As the seconds trickled away inside the Olympiastadion in Munich, West Germany's box was bombarded by unattractive, bland long balls that reeked of a lack of imagination from the Dutch. You would be quickly forgiven for thinking that Tony Pulis' Stoke side of 2010 had jumped in a time machine and taken to the pitch - such was the lacklustre nature of the play - but, why?
Why, and how, did one of the most insightful, innovative sides of their generation wilt so pathetically on the biggest stage when glory seemed all but theirs?
A side that played a style of football was more synonymous with that of a finely tuned orchestra, the great Johan Cruyff as the conductor, everybody expected the Netherlands to walk the 1974 World Cup. The fluidity within their system rendered positional play void. This was a group of players that saw the game differently to their peers, and one that was widely considered as one of the best sides of all time.
Up until the final, the Oranje had pretty much waltzed through the tournament. They topped their group, winning two of their three games, scoring six and conceding just once. If you thought their group stage form was impressive, Rinus Michels' men went on to smash the next phase of play.

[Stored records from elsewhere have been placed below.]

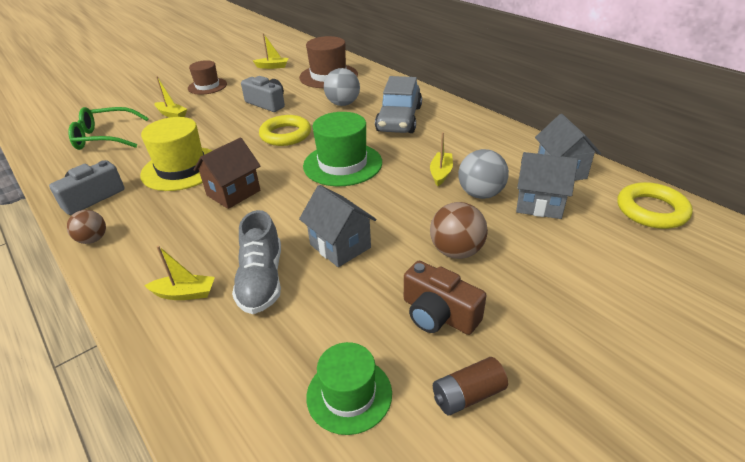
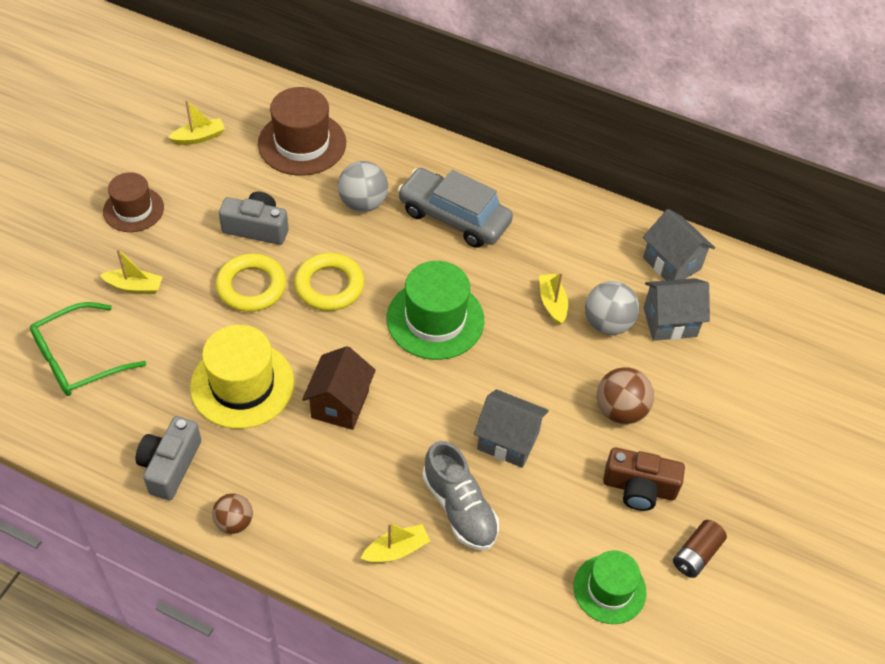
camera: 30 degrees left, 15 degrees up
grey car [375,76,422,133] -> grey car turned 135 degrees clockwise [398,168,513,248]
yellow ring [617,182,693,229] -> yellow ring moved to [216,253,286,312]

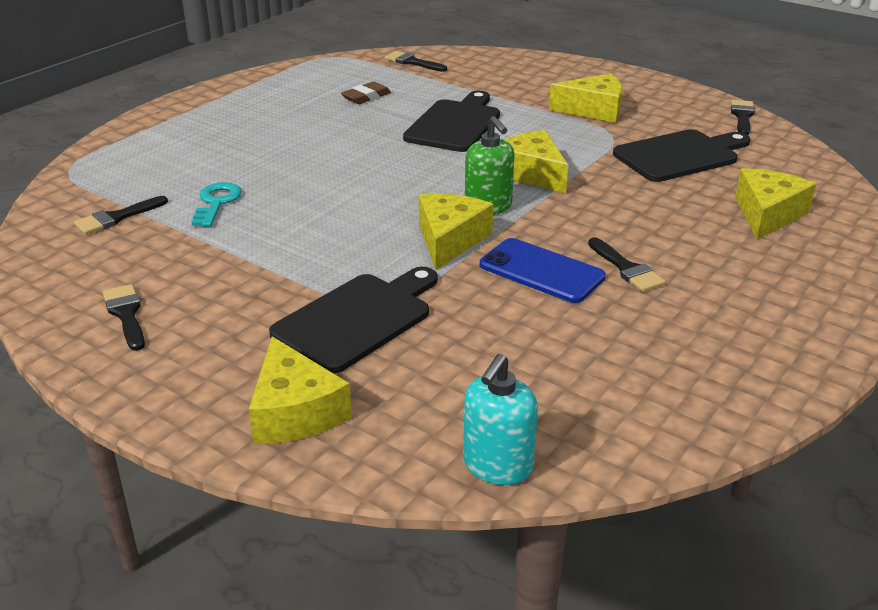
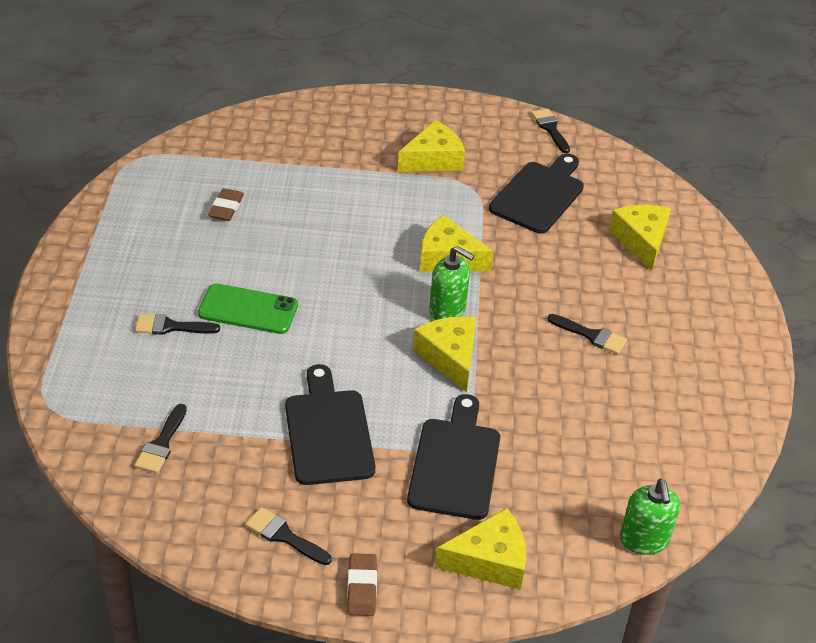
camera: 35 degrees left, 10 degrees up
turquoise key [191,182,242,227] -> none
yellow cheese [249,336,352,444] -> yellow cheese turned 45 degrees counterclockwise [435,508,526,590]
black brush [385,51,447,72] -> black brush moved to [135,314,220,335]
black cutting board [403,91,500,152] -> black cutting board moved to [285,364,376,485]
turquoise soap dispenser [463,354,538,485] -> green soap dispenser [620,479,680,555]
blue phone [480,238,606,303] -> none
none -> green phone [198,283,298,334]
none -> brown eraser [347,553,377,616]

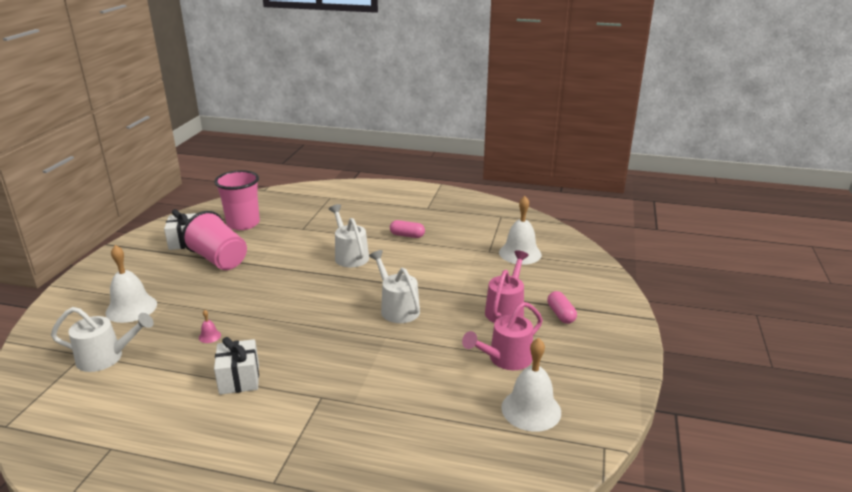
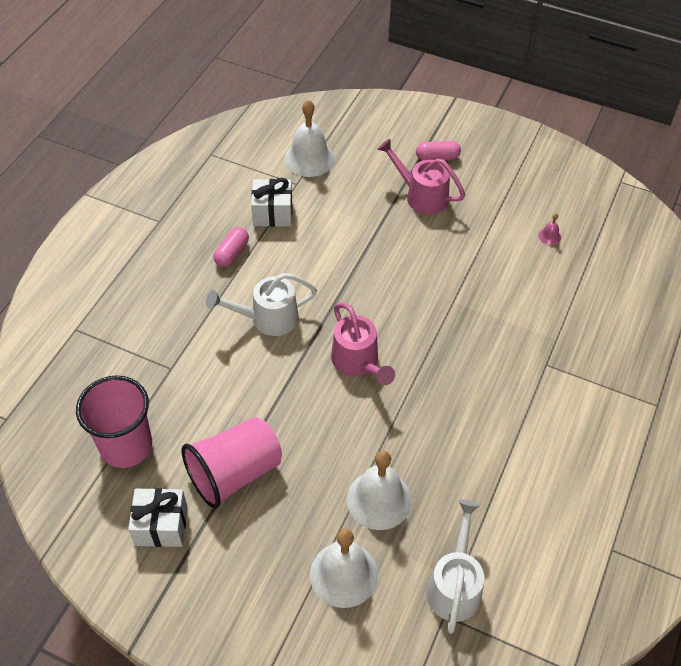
camera: 80 degrees left, 25 degrees up
pink bell [199,310,221,343] -> pink bell moved to [538,213,561,245]
white gift [214,337,259,395] -> white gift moved to [251,178,292,227]
white watering can [369,250,420,323] -> none
pink watering can [462,302,543,370] -> pink watering can moved to [331,303,395,385]
white bell [501,338,561,432] -> white bell moved to [347,451,412,530]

Holland swatted aside Argentina, East Germany and Brazil with incredible ease by an aggregate scoreline of 8-0, thoroughly earning their ticket to the final in doing so. Naturally - and justifiably so - most felt that the Netherlands had all but secured the trophy with their innovative yet laid back style of play.
Having said that, perhaps it all become a bit too laid back... allegedly anyway.
Bild - the biggest tabloid in Germany - ran a story which suggested that four unnamed Dutch internationals were alleged to have taken part in a naked pool party with two German girls shortly before their match against Brazil.
In order to gain the story added attention, the tabloid went with the headline 'Cruyff, Champagne and Naked Girls' as they targeted Holland's star man. Michels angrily denied the allegations of any such event taking place, and accused Bild of attempting to distract his side through physiological warfare.
Netherlands midfielder Arie Haan went on to admit:
"We changed a little bit that night. Before we did not think, but afterwards we were starting to know what it was like to be famous, to be the best. Everybody was looking at you and everybody was following you. That started with the articles. Then came the pressure and the stress – the women were on the phone.”
Most significantly, Haan's last point is said to have hit the Dutch the hardest. Johan Cruyff, arguably the finest footballer of the 70's, was allegedly kept up all night prior to the day of the final. The floppy-haired number 14's wife was extremely unhappy upon seeing the now infamous headline appear in Bild, prompting her to call her husband when he really should've been resting before the biggest game of his life.
Whether or not the phone call had a direct impact on Cruyff's mediocre performance against West Germany is still fairly ambiguous, but it was clear to all that he was not at his immense best.
Despite taking the lead through Johan Neeskens in front of 75,000 spectators, West Germany hit back through Paul Breitner and Gerd Muller to lead before the break. In what had been a free flowing tournament draped in the orange of Holland, their unique style of play setting the tone for teams still deploying the system today, Bild's smearing of their professionalism truly rocked the boat.
The Dutch were renowned for their laid back, chilled personalities, and those traits were evident in their football. However, those aforementioned characteristics were swiftly replaced by stress and denial; not pleasant feelings at any given time, but specifically not before a World Cup final.
Cruyff never played for the Oranje at a World Cup again, and it is rumoured that this was part of an agreement with his wife in that confrontational phone call just hours before the showpiece event in Munich.
He has since denied that, saying that he simply chose to spend more time with his family on his own accord. However, if the aforementioned is in fact true, Bild may have robbed the world of the chance to witness one of the greats grace the biggest stage more often.
Of course, Bild set out to dismantle the Dutch, as it was strikingly evident that they were the overriding favourites to take him the illustrious silverware; in that respect, it was job well done.
Those of German origin may have lauded the story as a stroke of genius as they revelled in their World Cup glory. But for everyone else, a feeling of injustice still hits home as the realisation that one of the game's greatest ever sides never got their hands of football's biggest prize.